Soldier Record
Lawson Marshall
Contributed by: Julie Hogg, on 2008-11-07

| Rank | |
|---|---|
| First Name | Lawson |
| Surname | Marshall |
| Year of Birth | 1897 |
| Year of Death | 1916 |
| Regiment | Royal Northumberland Fusiliers |
| Place of Wartime Residence | Newcastle-upon-Tyne, Tyne and Wear |
Lawson's Story
My maternal Grandfather told me the story of my Great Uncle Lawson when I was about 16 following a school trip to the WWI battlefields at Ypres. Lawson was born in 1897 and was 10 years older than my Grandy and my Grandy had adored him. When the war broke out in 1914 Lawson and his best friend, Richard 'Dick' Whitfield, were only 16. They were desparate to go and fight so they forged their fathers' signatures and off they went. They both joined the Royal Northumberland Fusiliers and were sent to France in the autumn of 1914. When Lawson came back on his first leave from the front, a portrait photo was taken which we now have hanging in our hall way. It shows a very young, handsome man, whom my mother resembles. However his expression is haunted as many of their faces were once they had experienced the horrors of trench warfare.

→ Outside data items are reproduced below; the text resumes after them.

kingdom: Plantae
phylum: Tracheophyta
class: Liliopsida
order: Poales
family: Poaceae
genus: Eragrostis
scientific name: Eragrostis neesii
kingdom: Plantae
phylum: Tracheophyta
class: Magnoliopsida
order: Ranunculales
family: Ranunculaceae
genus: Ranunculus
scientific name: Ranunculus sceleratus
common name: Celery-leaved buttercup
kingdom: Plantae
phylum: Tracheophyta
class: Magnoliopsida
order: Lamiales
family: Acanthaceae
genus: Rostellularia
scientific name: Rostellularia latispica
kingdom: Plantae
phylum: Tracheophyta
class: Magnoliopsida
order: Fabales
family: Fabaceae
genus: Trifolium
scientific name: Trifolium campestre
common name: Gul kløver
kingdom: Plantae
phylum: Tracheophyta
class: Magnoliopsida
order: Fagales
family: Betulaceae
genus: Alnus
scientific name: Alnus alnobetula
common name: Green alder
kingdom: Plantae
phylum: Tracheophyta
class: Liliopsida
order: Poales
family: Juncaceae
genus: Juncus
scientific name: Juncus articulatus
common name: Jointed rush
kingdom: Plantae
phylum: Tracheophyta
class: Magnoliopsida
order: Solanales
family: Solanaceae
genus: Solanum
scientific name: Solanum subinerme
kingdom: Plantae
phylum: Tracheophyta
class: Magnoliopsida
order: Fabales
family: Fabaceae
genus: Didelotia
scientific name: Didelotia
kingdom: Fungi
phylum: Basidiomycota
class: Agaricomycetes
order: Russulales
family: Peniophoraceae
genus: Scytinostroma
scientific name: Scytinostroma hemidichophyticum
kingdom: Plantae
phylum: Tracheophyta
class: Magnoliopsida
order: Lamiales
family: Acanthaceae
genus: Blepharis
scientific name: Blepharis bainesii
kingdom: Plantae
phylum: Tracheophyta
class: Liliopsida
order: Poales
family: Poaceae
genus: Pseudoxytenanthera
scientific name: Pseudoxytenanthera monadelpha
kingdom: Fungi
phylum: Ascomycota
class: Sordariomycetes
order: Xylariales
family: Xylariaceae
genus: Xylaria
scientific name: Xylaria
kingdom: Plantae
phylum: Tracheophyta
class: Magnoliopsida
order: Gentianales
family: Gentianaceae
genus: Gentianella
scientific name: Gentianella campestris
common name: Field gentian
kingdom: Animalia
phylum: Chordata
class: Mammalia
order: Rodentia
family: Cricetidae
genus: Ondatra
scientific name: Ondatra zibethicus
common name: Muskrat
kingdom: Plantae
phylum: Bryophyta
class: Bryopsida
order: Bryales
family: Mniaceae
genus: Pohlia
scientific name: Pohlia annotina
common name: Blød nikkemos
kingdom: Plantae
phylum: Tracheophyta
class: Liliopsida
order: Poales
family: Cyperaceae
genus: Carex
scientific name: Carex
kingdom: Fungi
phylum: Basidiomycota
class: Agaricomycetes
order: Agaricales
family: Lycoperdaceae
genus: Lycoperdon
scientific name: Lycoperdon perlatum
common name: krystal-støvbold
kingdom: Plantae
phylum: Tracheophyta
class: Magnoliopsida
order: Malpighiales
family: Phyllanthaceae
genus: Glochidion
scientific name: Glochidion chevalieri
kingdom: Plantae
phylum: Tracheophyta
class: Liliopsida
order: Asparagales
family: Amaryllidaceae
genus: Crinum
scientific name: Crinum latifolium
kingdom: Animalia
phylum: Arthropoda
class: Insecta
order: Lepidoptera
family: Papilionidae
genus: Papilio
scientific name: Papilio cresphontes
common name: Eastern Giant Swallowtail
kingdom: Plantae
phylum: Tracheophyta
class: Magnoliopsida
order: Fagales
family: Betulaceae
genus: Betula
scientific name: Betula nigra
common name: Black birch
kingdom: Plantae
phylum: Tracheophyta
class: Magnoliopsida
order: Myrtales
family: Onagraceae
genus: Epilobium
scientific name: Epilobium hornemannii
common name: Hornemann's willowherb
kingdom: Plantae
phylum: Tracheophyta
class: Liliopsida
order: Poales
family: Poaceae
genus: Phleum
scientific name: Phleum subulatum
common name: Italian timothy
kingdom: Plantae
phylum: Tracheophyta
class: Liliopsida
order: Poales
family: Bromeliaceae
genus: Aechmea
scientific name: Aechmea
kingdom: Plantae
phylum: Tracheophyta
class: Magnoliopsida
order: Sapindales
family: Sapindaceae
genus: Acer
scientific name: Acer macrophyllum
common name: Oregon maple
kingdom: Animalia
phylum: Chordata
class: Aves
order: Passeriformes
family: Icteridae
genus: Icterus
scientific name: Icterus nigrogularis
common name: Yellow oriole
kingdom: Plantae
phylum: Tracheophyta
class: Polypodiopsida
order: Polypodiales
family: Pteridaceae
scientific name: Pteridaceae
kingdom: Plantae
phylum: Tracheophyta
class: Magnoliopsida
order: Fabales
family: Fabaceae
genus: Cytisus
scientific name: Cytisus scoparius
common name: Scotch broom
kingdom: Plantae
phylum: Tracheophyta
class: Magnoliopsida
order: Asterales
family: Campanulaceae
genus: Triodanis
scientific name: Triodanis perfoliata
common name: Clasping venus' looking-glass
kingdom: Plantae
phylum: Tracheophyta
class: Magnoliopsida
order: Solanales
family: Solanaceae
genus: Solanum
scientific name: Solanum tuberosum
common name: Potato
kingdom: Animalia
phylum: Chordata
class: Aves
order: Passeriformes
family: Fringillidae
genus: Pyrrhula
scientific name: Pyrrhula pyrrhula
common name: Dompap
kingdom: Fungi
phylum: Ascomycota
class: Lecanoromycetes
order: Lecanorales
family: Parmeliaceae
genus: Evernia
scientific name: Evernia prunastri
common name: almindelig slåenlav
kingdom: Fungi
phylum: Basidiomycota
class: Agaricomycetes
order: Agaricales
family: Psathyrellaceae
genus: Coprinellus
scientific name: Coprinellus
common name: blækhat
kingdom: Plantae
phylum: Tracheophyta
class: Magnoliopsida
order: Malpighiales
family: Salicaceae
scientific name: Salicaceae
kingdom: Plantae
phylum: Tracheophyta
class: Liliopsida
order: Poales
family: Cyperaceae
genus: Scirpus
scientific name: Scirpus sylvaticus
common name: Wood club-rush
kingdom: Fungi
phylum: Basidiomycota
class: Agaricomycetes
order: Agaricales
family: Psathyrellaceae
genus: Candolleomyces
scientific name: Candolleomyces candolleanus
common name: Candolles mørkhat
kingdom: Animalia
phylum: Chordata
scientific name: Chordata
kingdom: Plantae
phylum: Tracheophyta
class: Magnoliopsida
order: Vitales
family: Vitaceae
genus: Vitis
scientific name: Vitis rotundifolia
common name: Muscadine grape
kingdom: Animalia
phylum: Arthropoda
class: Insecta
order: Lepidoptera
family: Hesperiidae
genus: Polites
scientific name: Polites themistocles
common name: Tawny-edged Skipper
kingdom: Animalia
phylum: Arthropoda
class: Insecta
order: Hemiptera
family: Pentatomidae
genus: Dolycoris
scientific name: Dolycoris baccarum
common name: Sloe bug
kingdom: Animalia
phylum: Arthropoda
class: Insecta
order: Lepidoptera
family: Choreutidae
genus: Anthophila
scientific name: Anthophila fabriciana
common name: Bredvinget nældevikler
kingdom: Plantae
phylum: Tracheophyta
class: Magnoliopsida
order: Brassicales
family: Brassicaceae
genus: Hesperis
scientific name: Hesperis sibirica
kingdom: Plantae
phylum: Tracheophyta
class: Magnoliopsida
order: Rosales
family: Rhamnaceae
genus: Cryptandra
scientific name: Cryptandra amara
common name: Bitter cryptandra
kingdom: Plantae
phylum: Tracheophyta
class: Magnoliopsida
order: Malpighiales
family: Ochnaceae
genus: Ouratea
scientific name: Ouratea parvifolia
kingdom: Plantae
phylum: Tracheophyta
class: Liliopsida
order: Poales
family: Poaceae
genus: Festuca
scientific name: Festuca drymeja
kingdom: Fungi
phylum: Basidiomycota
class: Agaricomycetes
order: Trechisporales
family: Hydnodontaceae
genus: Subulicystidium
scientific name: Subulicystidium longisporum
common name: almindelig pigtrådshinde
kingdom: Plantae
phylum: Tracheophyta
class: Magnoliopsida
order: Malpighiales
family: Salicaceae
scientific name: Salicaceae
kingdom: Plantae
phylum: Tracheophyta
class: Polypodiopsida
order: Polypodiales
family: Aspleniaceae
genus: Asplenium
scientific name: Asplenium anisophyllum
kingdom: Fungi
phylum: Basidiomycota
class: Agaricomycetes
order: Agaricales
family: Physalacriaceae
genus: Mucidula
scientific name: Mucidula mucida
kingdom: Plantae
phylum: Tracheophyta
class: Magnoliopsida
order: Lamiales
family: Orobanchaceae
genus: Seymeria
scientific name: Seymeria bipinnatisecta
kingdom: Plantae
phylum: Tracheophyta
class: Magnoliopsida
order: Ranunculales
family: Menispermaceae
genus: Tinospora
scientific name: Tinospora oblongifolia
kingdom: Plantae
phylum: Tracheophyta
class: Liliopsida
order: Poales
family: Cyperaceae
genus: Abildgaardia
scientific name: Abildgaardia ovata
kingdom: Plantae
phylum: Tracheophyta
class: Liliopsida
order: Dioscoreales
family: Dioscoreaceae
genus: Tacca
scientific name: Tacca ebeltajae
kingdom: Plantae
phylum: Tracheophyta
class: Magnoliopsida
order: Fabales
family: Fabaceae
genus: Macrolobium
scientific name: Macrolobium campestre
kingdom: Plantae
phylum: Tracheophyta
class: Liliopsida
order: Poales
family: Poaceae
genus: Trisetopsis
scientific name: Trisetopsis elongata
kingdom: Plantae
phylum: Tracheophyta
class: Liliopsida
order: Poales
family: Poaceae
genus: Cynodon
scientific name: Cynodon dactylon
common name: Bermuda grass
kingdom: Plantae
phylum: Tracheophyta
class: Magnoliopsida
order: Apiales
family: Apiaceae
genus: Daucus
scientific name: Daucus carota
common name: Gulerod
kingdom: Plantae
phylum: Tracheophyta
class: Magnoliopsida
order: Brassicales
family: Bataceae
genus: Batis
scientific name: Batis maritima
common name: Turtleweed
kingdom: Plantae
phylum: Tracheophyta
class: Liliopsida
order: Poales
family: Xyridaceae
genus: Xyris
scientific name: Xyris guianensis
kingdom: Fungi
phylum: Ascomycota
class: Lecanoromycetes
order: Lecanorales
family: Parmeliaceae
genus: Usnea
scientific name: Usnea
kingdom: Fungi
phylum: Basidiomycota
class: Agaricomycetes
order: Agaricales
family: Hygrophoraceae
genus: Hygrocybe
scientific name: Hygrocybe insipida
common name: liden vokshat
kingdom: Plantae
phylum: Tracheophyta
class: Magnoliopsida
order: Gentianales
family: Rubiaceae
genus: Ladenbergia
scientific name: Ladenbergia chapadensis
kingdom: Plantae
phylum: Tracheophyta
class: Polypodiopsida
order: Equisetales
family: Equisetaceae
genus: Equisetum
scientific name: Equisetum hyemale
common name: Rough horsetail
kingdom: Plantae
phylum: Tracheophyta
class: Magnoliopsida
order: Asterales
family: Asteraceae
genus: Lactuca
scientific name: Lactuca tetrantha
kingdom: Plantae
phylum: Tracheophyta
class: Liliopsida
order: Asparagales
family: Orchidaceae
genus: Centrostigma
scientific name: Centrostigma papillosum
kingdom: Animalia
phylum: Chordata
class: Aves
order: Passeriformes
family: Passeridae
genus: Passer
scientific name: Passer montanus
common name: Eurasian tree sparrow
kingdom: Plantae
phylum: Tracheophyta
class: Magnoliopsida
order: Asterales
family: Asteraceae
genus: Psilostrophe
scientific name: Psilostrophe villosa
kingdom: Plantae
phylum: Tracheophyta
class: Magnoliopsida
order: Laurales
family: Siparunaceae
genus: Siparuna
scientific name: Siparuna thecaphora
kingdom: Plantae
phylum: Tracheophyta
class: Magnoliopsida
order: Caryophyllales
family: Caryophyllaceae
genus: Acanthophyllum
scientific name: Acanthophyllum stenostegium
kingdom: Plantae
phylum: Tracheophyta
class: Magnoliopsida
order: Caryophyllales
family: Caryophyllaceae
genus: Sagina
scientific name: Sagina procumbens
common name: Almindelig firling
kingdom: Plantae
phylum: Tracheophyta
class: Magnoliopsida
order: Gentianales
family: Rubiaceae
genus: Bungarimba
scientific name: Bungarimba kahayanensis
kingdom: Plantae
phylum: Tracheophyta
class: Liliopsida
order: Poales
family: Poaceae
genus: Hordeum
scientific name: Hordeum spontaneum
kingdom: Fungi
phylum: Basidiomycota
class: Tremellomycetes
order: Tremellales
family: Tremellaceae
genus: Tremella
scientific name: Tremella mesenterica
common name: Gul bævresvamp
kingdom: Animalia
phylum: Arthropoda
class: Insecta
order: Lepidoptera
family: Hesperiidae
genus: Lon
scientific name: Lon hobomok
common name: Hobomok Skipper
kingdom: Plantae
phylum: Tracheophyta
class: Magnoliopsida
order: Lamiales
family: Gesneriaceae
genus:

They forged their fathers' signatures and off they went
My Grandy was told the full story of Lawson's death on the Somme in 1916 by Lawson's best friend, Dick. After surviving the first Somme offensive in 1915, Lawson and Dick went over the top one morning in August 1916. Lawson was hit by a shell and sustaned what were to be fatal injuries. When he went off to war, my great grandfather had given him his pocket watch which held within it a picture of himself and his wife, Lawson's parents. Although Lawson must have been in unimaginable agony, he crawled back to the trench. He died in his Dick's arms after making him promise to return the watch to his parents.
Dick returned the watch to Lawson's parents and worked for my family's shopfitting business in Newcastle for 45 years. My Grandy only told me this story once as it was so painful for him and I promised him that one day I would lay flowers on Lawson's grave at Thiepval Cemetary in the Somme area. I intend to do that next summer. I, myself, cannot tell the story without weeping for the young man that never came home and whose family grieved for him all their lives. As far as I am aware, my great grandfather never got over it and died in the mid 1920s whilst still a relatively young man.
In the late 1980s my grandparent's house was burgled and the pocket watch that Lawson had ensured was returned was stolen. Somewhere, someone has the watch and they will never know just how important it was to Lawson in his dying moments and how important it was to his family, knowing what he must have gone through to return it to them.